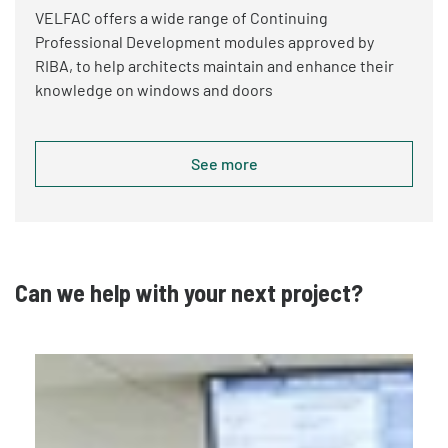
VELFAC offers a wide range of Continuing
Professional Development modules approved by
RIBA, to help architects maintain and enhance their
knowledge on windows and doors
See more
Can we help with your next project?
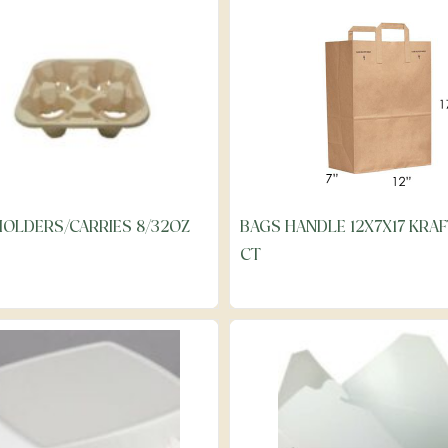
HOLDERS/CARRIES 8/32OZ
BAGS HANDLE 12X7X17 KRAF
CT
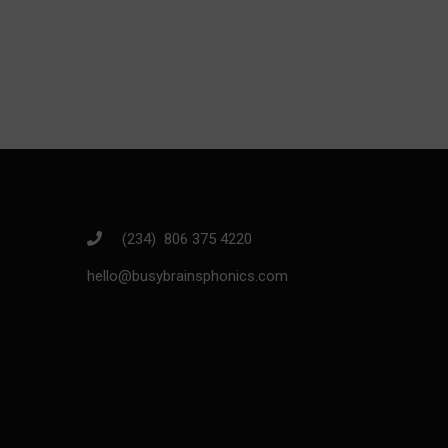
Join thousands o
(234) 806 375 4220
hello@busybrainsphonics.com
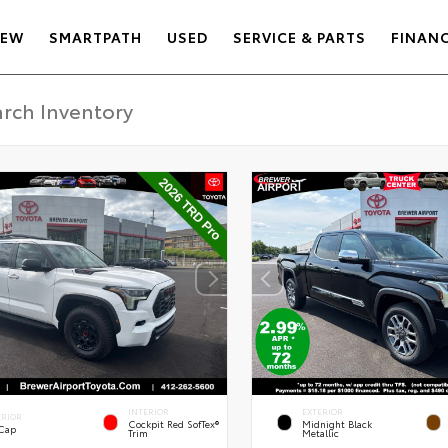
EW
SMARTPATH
USED
SERVICE & PARTS
FINAN
INTERIOR
EXTERIOR
ERIOR
Cockpit Red SofTex®
Midnight Black
 Cap
Trim
Metallic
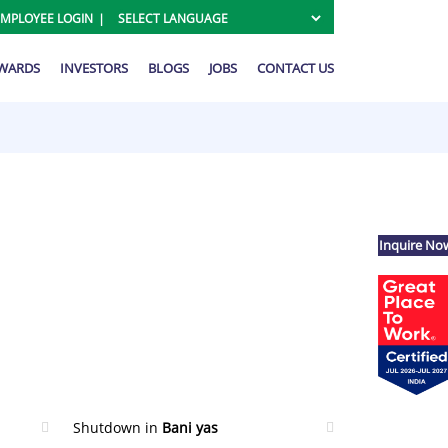
EMPLOYEE LOGIN
AWARDS
INVESTORS
BLOGS
JOBS
CONTACT US
Inquire No
Shutdown in
Bani yas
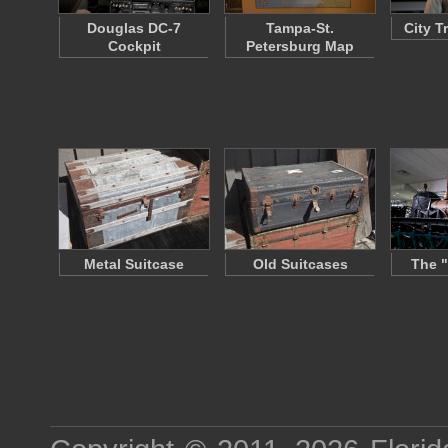
Douglas DC-7
Tampa-St.
City T
Cockpit
Petersburg Map
Metal Suitcase
Old Suitcases
The "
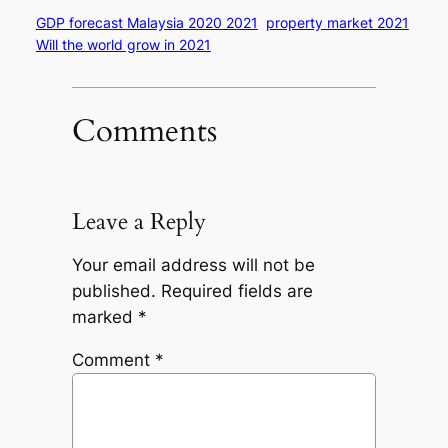
GDP forecast Malaysia 2020 2021
property market 2021
Will the world grow in 2021
Comments
Leave a Reply
Your email address will not be
published.
Required fields are
marked
*
Comment
*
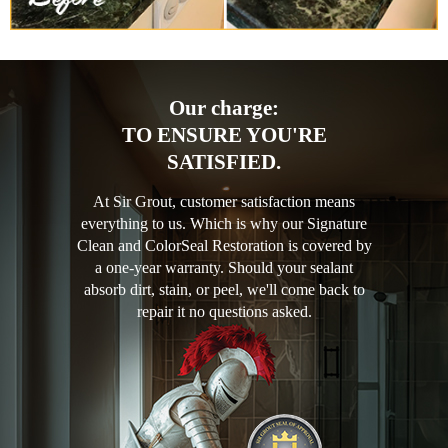
Our charge:
TO ENSURE YOU'RE
SATISFIED.
At Sir Grout, customer satisfaction means
everything to us. Which is why our Signature
Clean and ColorSeal Restoration is covered by
a one-year warranty. Should your sealant
absorb dirt, stain, or peel, we'll come back to
repair it no questions asked.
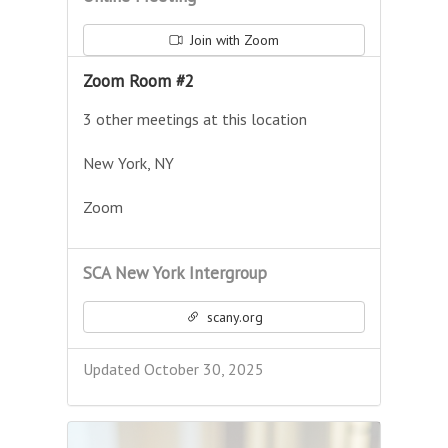
Join with Zoom
Zoom Room #2
3 other meetings at this location
New York, NY
Zoom
SCA New York Intergroup
scany.org
Updated October 30, 2025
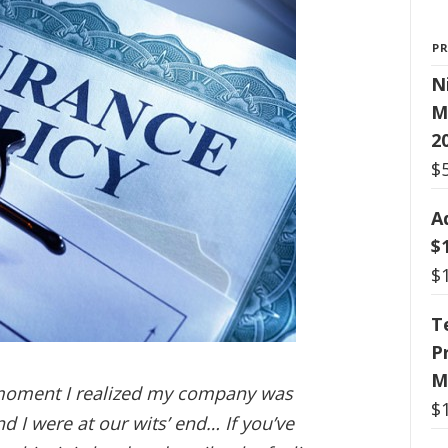
P
N
M
2
$
A
$
$
T
P
M
 moment I realized my company was
$
d I were at our wits’ end… If you’ve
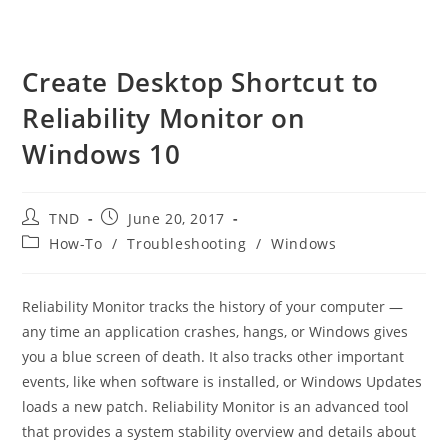
Create Desktop Shortcut to
Reliability Monitor on
Windows 10
Post
Post
TND
June 20, 2017
author:
published:
Post
How-To
/
Troubleshooting
/
Windows
category:
Reliability Monitor tracks the history of your computer —
any time an application crashes, hangs, or Windows gives
you a blue screen of death. It also tracks other important
events, like when software is installed, or Windows Updates
loads a new patch. Reliability Monitor is an advanced tool
that provides a system stability overview and details about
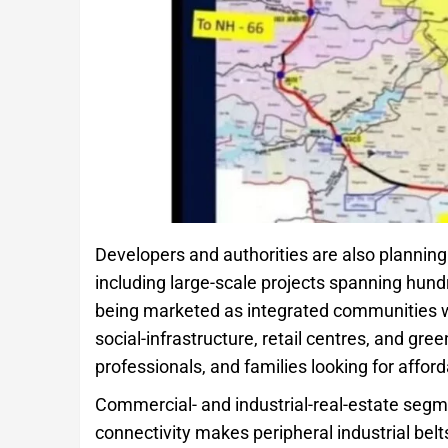
Developers and authorities are also plannin
including large-scale projects spanning hun
being marketed as integrated communities w
social-infrastructure, retail centres, and gre
professionals, and families looking for affor
Commercial- and industrial-real-estate segm
connectivity makes peripheral industrial bel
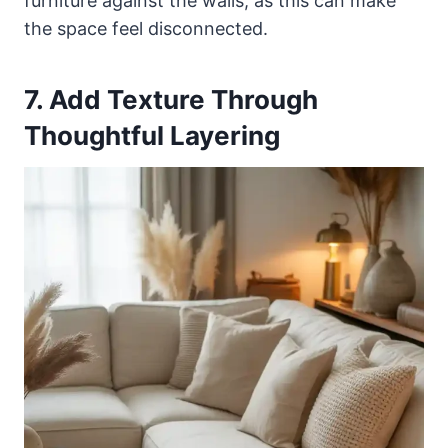
furniture against the walls, as this can make
the space feel disconnected.
7. Add Texture Through
Thoughtful Layering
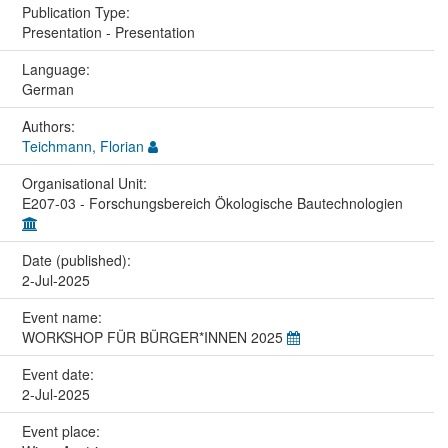
Publication Type:
Presentation - Presentation
Language:
German
Authors:
Teichmann, Florian
Organisational Unit:
E207-03 - Forschungsbereich Ökologische Bautechnologien
Date (published):
2-Jul-2025
Event name:
WORKSHOP FÜR BÜRGER*INNEN 2025
Event date:
2-Jul-2025
Event place:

EXERCISE DESCRIPTION: With pictures omitted, repeat the entries above word for word from the line holding "Required fields are" down to the line holding "Create Desktop Shortcut to", keeping both of those lines.

SOLUTION:
Required fields are
marked
*
Comment
*
Our charge:
TO ENSURE YOU'RE
SATISFIED.
At Sir Grout, customer satisfaction means
everything to us. Which is why our Signature
Clean and ColorSeal Restoration is covered by
a one-year warranty. Should your sealant
absorb dirt, stain, or peel, we'll come back to
repair it no questions asked.
Join with Zoom
Zoom Room #2
3 other meetings at this location
New York, NY
Zoom
SCA New York Intergroup
scany.org
Updated October 30, 2025
P
N
M
2
$
A
$
$
T
P
M
 moment I realized my company was
$
d I were at our wits’ end… If you’ve
Create Desktop Shortcut to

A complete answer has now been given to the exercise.